Ivan Jablonka, romancier et essayiste, veut écrire du vrai. Il engrange les documents, les entretiens avec les flics, journalistes, magistrats, responsable des services sociaux – et ce médecin légiste pourtant rompu à l’ignominie mais qui, là, reste abasourdi. Au terme de ses quatre cents pages palpitantes, autant enquête que récit de l’enquête, autant analyse que réquisitoire, l’auteur a cette phrase, d’une simplicité touchante : « Ce livre est pour elle.  »
Pourquoi cette jeune fille a-t-elle fini sa courte vie comme un animal de boucherie ? La faute à pas de chance ? La faute à un certain déterminisme ? Est-ce fait divers ou lent processus de destruction, « chronique d’une mort annoncée  » ?
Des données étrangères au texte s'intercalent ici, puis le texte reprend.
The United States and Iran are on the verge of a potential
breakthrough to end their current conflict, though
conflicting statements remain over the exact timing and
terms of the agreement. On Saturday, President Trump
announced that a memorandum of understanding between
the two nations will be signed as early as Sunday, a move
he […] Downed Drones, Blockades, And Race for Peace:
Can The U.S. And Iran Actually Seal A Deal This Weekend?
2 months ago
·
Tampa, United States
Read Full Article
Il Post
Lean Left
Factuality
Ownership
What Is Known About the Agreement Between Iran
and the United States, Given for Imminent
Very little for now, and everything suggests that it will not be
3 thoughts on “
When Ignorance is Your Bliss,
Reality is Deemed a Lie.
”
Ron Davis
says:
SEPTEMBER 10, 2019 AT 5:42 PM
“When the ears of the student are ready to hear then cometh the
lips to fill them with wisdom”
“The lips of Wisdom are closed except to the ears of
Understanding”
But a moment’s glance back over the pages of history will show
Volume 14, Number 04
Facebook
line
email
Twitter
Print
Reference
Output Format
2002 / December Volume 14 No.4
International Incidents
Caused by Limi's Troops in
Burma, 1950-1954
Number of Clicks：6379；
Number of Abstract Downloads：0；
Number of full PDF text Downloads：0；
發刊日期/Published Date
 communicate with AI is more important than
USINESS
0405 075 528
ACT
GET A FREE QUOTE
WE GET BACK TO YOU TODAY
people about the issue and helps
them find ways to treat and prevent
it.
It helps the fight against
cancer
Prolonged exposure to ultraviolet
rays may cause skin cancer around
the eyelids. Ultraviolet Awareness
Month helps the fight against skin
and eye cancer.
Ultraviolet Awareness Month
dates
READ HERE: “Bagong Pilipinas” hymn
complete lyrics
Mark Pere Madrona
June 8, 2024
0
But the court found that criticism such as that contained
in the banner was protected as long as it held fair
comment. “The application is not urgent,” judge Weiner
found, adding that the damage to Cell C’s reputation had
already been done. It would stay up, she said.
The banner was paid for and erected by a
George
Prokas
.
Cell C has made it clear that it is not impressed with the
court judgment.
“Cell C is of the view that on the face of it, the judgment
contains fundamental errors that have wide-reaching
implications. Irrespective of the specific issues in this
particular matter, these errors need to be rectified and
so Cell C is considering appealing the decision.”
Les faits : Laëtitia a 3 ans, son père viole sa mère – une femme qui ne sera plus que l’ombre d’elle-même, incapable d’assumer quoi que ce soit, elle est « invisible ». Maltraitées, abandonnées, abonnées à la peur, elle et sa sœur jumelle, Jessica, sont placées en famille d’accueil où règne un drôle de type, trop fier de son pouvoir jusqu’à abuser – violer – Jessica. Les deux gamines sont en quelque sorte plus que « programmées » dès leur prime enfance. Les stigmates de leur enfer ne font que grouiller, s’amplifier. Elles accusent du retard à l’école, s’accrochent, sont suivies par une kyrielle d’institutions de protection des mineurs et leurs agents, suivent une formation, CAP cuisine pour l’une, CAP serveuse pour l’autre. Addictes à Facebook, aux sms malhabiles et attendrissants (« La vie est fête comme sa  »), les adolescentes s’inventent une normalité, rêvent de s’échapper, être autonomes. Est-il possible de refuser son héritage ? Est-il imaginable de dépasser les traumatismes affectifs et psychologiques ?
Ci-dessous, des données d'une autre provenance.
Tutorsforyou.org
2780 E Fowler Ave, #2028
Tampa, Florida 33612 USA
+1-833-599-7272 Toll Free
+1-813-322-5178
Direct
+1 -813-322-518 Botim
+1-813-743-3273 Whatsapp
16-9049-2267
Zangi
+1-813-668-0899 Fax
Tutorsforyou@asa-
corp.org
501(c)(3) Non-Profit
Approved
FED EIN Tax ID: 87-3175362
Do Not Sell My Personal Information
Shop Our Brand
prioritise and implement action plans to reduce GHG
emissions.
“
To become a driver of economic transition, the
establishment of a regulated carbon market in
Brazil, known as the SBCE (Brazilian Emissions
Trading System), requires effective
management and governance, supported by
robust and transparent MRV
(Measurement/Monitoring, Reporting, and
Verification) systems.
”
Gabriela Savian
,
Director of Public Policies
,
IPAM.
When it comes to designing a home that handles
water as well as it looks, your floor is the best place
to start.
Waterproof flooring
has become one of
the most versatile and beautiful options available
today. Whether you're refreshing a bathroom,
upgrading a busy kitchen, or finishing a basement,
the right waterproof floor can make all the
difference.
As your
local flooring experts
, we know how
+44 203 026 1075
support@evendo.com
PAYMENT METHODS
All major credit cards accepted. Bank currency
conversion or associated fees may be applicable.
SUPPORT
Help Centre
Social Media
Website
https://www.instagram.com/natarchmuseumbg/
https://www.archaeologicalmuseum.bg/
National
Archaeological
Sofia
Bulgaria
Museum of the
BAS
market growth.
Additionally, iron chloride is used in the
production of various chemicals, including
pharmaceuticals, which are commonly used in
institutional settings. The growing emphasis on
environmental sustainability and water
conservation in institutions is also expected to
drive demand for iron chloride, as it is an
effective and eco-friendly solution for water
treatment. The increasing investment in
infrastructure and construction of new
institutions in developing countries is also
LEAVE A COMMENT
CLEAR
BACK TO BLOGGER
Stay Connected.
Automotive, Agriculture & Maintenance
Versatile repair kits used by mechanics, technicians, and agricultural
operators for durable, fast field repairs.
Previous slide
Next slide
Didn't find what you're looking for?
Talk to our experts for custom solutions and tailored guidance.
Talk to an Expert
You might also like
Mais voilà, la déveine ne lâche rien. Laëtitia disparaît, enlevée tout près de chez elle. Il faudra aux gendarmes des semaines de recherches pour retrouver son corps, un morceau par-ci, un morceau par-là, au fond d’un étang noir comme une malédiction. À l’horreur du meurtre s’ajoute l’obscénité.
Très vite, cependant, un homme est arrêté. Il a lui aussi un passé des plus tortueux, douloureux. Le présumé innocent devient dans la bouche d’un certain Nicolas Sarkozy, alors président de la République, le « présumé coupable ». Le chef d’État enfourche alors son populisme tel un preux chevalier, mise sur un nouveau cheval de bataille : sus aux délinquants sexuels ! Sarko pense-t-il se faire une virginité en accusant les magistrats de laxisme et autres ? Bien mal lui prend : les travailleurs de la justice vont se rebiffer : grève générale. Le fait divers devient affaire d’État.
Fait divers ? Ivan Jablonka offre une nouvelle définition de ces deux petits mots qui ont tant nourri la littérature, de cette expression galvaudée qui dit si peu si mal la monstruosité des actes, l’épouvante des victimes, le voyeurisme, l’impudeur : « Au lieu de dégainer le fait divers comme le symbole du mauvais goût populaire ou la marotte d’un journalisme dégradé, rappelons-en la potentialité démocratique : il émeut les gens, mais surtout il nous parle d’eux.  » Et nul doute, de nous-mêmes.

Martine Laval

Laëtitia ou la fin des hommes,
d’Ivan Jablonka, Seuil, « La librairie du XXIe siècle », 383 pages, 21

« Laëtitia, c’est moi » Par Martine Laval
Le Matricule des Anges n°176 , septembre 2016.